▸ **PROMPT**
Search the listing below for the word "jour", and copy every line in which it turns up.
● ● ●
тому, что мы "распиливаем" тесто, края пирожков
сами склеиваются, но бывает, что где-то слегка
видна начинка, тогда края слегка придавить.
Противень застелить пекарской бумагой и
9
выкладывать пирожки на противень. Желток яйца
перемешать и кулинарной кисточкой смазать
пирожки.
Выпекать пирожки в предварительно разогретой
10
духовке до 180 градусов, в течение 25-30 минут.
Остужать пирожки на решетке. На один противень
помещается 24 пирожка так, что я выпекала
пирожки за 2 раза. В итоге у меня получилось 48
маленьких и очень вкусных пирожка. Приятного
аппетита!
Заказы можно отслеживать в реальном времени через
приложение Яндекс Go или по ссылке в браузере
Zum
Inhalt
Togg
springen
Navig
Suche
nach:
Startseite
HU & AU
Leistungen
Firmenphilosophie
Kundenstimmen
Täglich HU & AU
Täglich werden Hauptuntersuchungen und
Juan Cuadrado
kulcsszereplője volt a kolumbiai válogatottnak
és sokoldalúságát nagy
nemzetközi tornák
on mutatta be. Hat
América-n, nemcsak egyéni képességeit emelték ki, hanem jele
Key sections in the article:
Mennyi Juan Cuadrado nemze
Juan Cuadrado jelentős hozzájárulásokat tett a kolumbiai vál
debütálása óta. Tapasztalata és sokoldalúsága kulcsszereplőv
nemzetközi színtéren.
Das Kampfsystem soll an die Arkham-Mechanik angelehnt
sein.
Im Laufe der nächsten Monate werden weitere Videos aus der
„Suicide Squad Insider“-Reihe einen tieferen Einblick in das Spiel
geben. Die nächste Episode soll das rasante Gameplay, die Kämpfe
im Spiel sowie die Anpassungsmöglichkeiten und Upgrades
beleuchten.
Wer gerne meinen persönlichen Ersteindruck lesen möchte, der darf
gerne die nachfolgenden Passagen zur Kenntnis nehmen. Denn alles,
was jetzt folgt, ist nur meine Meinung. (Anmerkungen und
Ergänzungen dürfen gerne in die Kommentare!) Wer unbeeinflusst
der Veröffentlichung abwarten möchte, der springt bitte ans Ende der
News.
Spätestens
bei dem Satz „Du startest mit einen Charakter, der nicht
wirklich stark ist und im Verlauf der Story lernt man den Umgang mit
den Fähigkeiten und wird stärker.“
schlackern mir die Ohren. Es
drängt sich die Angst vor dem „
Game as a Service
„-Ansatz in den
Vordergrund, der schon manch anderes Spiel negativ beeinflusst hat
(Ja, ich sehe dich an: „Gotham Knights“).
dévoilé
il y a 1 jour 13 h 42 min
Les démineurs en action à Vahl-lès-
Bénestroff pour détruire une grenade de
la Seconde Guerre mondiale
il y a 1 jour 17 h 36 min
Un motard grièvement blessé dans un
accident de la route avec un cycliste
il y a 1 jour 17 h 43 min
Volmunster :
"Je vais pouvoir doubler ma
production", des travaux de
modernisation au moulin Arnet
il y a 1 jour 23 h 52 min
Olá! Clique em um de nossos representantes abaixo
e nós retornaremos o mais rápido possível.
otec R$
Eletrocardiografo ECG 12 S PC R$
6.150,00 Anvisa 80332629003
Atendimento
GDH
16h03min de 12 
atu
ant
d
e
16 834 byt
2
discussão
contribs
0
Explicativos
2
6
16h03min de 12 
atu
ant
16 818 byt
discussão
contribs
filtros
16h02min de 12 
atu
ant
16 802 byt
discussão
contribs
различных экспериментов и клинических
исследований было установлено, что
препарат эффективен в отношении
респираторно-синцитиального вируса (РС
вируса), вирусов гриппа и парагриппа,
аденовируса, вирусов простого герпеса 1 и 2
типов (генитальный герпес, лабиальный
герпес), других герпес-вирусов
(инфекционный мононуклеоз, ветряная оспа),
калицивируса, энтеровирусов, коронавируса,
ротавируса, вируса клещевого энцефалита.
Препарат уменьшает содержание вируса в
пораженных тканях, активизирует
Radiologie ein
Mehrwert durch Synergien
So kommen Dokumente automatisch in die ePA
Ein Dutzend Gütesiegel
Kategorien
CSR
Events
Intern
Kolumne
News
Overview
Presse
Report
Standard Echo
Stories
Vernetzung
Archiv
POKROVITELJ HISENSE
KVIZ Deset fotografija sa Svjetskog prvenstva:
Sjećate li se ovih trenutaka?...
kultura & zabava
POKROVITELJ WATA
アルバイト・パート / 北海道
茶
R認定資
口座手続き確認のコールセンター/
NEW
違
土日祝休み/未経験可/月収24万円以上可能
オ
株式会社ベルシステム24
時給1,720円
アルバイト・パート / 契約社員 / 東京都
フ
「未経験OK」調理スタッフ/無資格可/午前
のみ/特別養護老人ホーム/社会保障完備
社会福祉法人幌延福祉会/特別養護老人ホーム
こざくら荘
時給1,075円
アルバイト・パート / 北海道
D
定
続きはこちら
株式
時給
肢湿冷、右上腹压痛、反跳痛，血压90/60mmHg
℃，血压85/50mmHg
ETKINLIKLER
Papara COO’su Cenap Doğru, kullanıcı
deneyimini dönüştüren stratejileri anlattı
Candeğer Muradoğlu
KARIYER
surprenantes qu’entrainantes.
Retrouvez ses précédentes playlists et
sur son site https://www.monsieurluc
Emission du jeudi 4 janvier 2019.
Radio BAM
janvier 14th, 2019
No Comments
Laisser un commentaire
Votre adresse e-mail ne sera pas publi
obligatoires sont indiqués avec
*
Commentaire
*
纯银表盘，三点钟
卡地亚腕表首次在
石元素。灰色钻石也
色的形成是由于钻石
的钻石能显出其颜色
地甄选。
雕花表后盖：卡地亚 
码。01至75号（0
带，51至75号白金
● ● ●
▸ **TASK SOLUTION**
il y a 1 jour 13 h 42 min
il y a 1 jour 17 h 36 min
il y a 1 jour 17 h 43 min
il y a 1 jour 23 h 52 min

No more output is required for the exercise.